### Instructions for the task
Only the lines from the one with "espaço onde podemos" to the end of the data below should be returned, each exactly as it stands.

(Extracted page text data)
━━━━━━━━

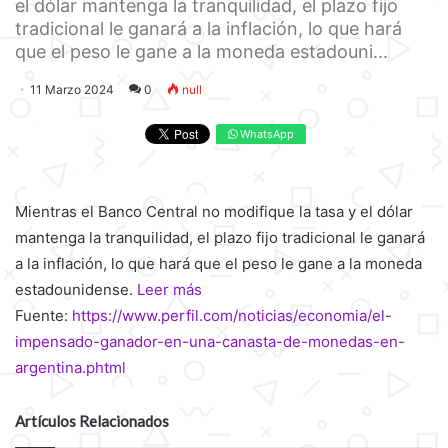
el dólar mantenga la tranquilidad, el plazo fijo
tradicional le ganará a la inflación, lo que hará
que el peso le gane a la moneda estadouni...
11 Marzo 2024
0
null
WhatsApp
Mientras el Banco Central no modifique la tasa y el dólar
mantenga la tranquilidad, el plazo fijo tradicional le ganará
a la inflación, lo que hará que el peso le gane a la moneda
estadounidense.
Leer más
Fuente:
https://www.perfil.com/noticias/economia/el-
impensado-ganador-en-una-canasta-de-monedas-en-
argentina.phtml
Artículos Relacionados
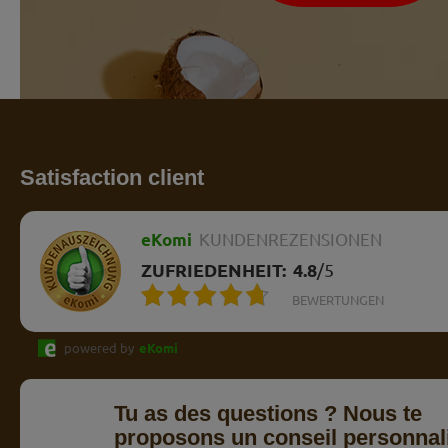
Satisfaction client
eKomi
KUNDENREZENSIONEN
ZUFRIEDENHEIT:
4.8
/
5
BEWERTUNGEN
powered by
eKomi
Tu as des questions ? Nous te
proposons un conseil personnal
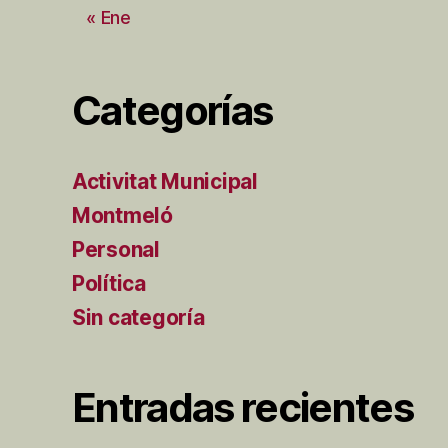
« Ene
Categorías
Activitat Municipal
Montmeló
Personal
Política
Sin categoría
Entradas recientes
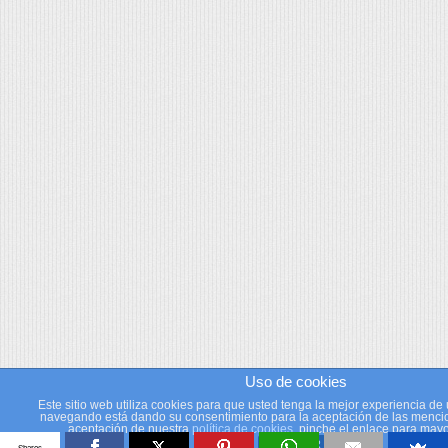
Uso de cookies
Este sitio web utiliza cookies para que usted tenga la mejor experiencia de 
navegando está dando su consentimiento para la aceptación de las mencio
aceptación de nuestra
política de cookies
, pinche el enlace para mayo
ACEPTAR
Shares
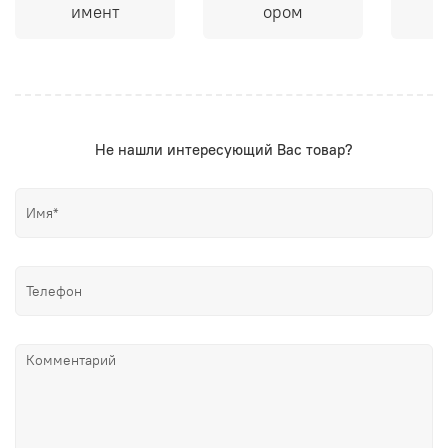
имент
ором
Не нашли интересующий Вас товар?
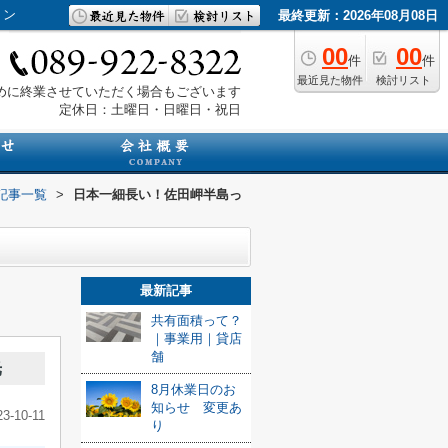
ョン
最終更新：2026年08月08日
00
00
件
件
最近見た物件
検討リスト
は早めに終業させていただく場合もございます
定休日：土曜日・日曜日・祝日
記事一覧
>
日本一細長い！佐田岬半島っ
最新記事
共有面積って？
｜事業用｜貸店
舗
光
8月休業日のお
知らせ 変更あ
23-10-11
り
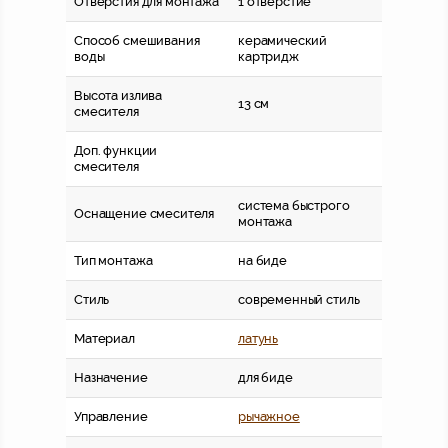
Отверстия для монтажа
1 отверстие
Способ смешивания
керамический
воды
картридж
Высота излива
13 см
смесителя
Доп. функции
смесителя
система быстрого
Оснащение смесителя
монтажа
Тип монтажа
на биде
Стиль
современный стиль
Материал
латунь
Назначение
для биде
Управление
рычажное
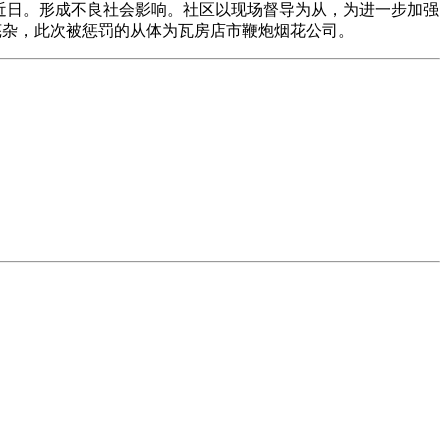
)被近日。形成不良社会影响。社区以现场督导为从，为进一步加强
芜杂，此次被惩罚的从体为瓦房店市鞭炮烟花公司。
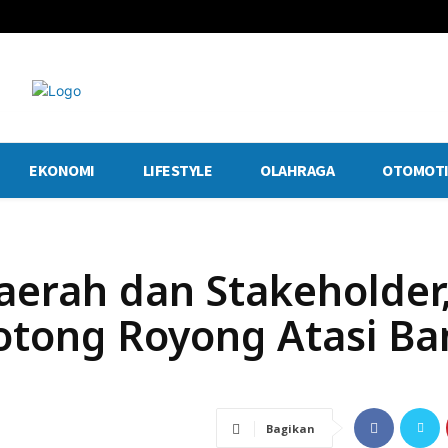
EKONOMI
LIFESTYLE
OLAHRAGA
OTOMOTI
erah dan Stakeholder
tong Royong Atasi Ban
Bagikan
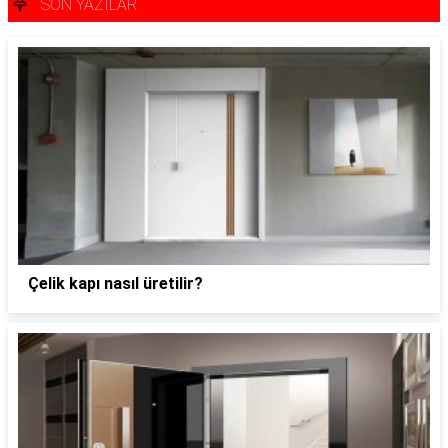
SON YAZILAR
Çelik kapı nasıl üretilir?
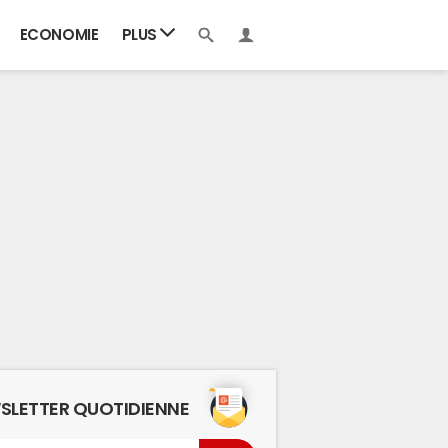
ECONOMIE
PLUS
SLETTER QUOTIDIENNE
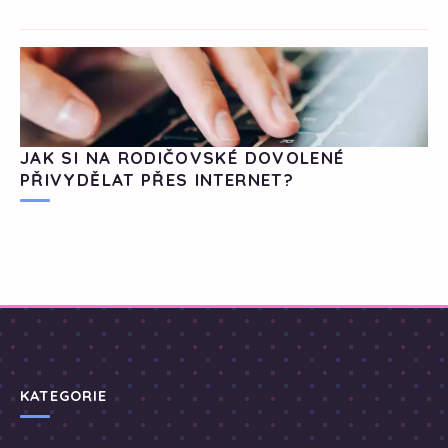
JAK SI NA RODIČOVSKÉ DOVOLENÉ
PŘIVYDĚLAT PŘES INTERNET?
KATEGORIE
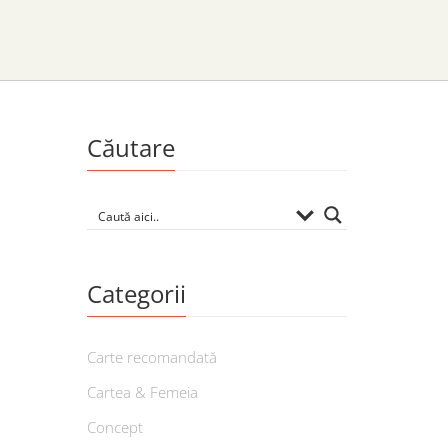
Căutare
Categorii
Carte recomandată
Cartea & Femeia
Concept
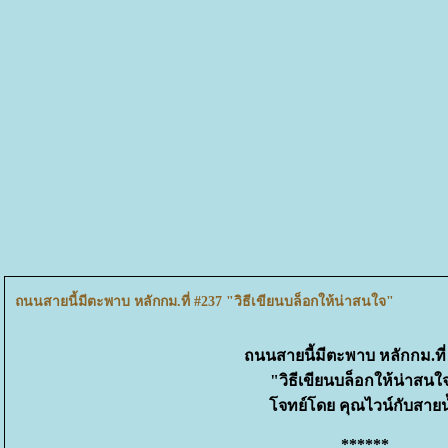
ถนนสายนี้มีตะพาบ หลักกม.ที่ #237 "วิธีเขียนบล็อกให้น่าสนใจ"
ถนนสายนี้มีตะพาบ หลักกม.ที
"วิธีเขียนบล็อกให้น่าสนใ
จทย์โดย คุณไวน์กับสายน
******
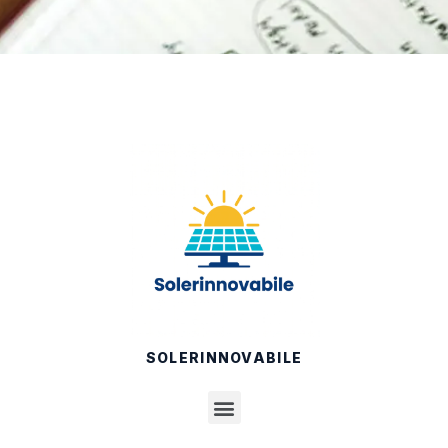
SOLERINNOVABILE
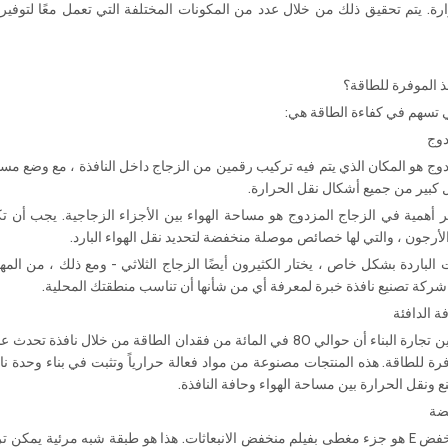
ة. يتم تحقيق ذلك من خلال عدد من المكونات المختلفة التي تعمل معًا لتوفير
ذ الموفرة للطاقة؟
ي تسهم في كفاءة الطاقة هي:
دوج
وج هو المكان الذي يتم فيه تركيب رقمين من الزجاج داخل النافذة ، مع وضع مساحة ه
كبير من جميع أشكال نقل الحرارة.
ثر أهمية في الزجاج المزدوج هو مساحة الهواء بين الأجزاء الزجاجية. يجب أن 
لأرجون ، والتي لها خصائص موصلة منخفضة لتحديد نقل الهواء البارد.
 الباردة بشكل خاص ، يختار الكثيرون أيضًا الزجاج الثلاثي - ومع ذلك ، من الم
شركة تصنيع نافذة خبرة لمعرفة أي من شأنها أن تناسب منطقتك المحلية.
ة الدافئة
يُعتقد عادةً بين تجارة البناء أن حوالي 80 في المائة من فقدان الطاقة
فرة للطاقة. هذه المنتجات مصنوعة من مواد فعالة حرارياً وتثبت في بناء وحدة نا
ع ونقل الحرارة بين مساحة الهواء وحافة النافذة.
ضة
الزجاج المنخفض E هو جزء مغطى بفيلم منخفض الانبعاثات. هذا هو طبقة شبه مرئية 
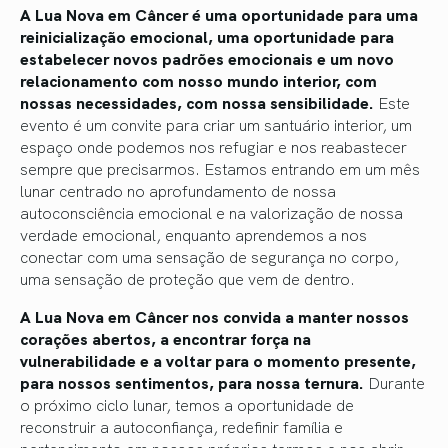
A Lua Nova em Câncer é uma oportunidade para uma
reinicialização emocional, uma oportunidade para
estabelecer novos padrões emocionais e um novo
relacionamento com nosso mundo interior, com
nossas necessidades, com nossa sensibilidade.
Este
evento é um convite para criar um santuário interior, um
espaço onde podemos nos refugiar e nos reabastecer
sempre que precisarmos. Estamos entrando em um mês
lunar centrado no aprofundamento de nossa
autoconsciência emocional e na valorização de nossa
verdade emocional, enquanto aprendemos a nos
conectar com uma sensação de segurança no corpo,
uma sensação de proteção que vem de dentro.
A Lua Nova em Câncer nos convida a manter nossos
corações abertos, a encontrar força na
vulnerabilidade e a voltar para o momento presente,
para nossos sentimentos, para nossa ternura.
Durante
o próximo ciclo lunar, temos a oportunidade de
reconstruir a autoconfiança, redefinir família e
pertencimento em nossos próprios termos e nos abrir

━━━━━━━━

### Result
espaço onde podemos nos refugiar e nos reabastecer
sempre que precisarmos. Estamos entrando em um mês
lunar centrado no aprofundamento de nossa
autoconsciência emocional e na valorização de nossa
verdade emocional, enquanto aprendemos a nos
conectar com uma sensação de segurança no corpo,
uma sensação de proteção que vem de dentro.
A Lua Nova em Câncer nos convida a manter nossos
corações abertos, a encontrar força na
vulnerabilidade e a voltar para o momento presente,
para nossos sentimentos, para nossa ternura.
Durante
o próximo ciclo lunar, temos a oportunidade de
reconstruir a autoconfiança, redefinir família e
pertencimento em nossos próprios termos e nos abrir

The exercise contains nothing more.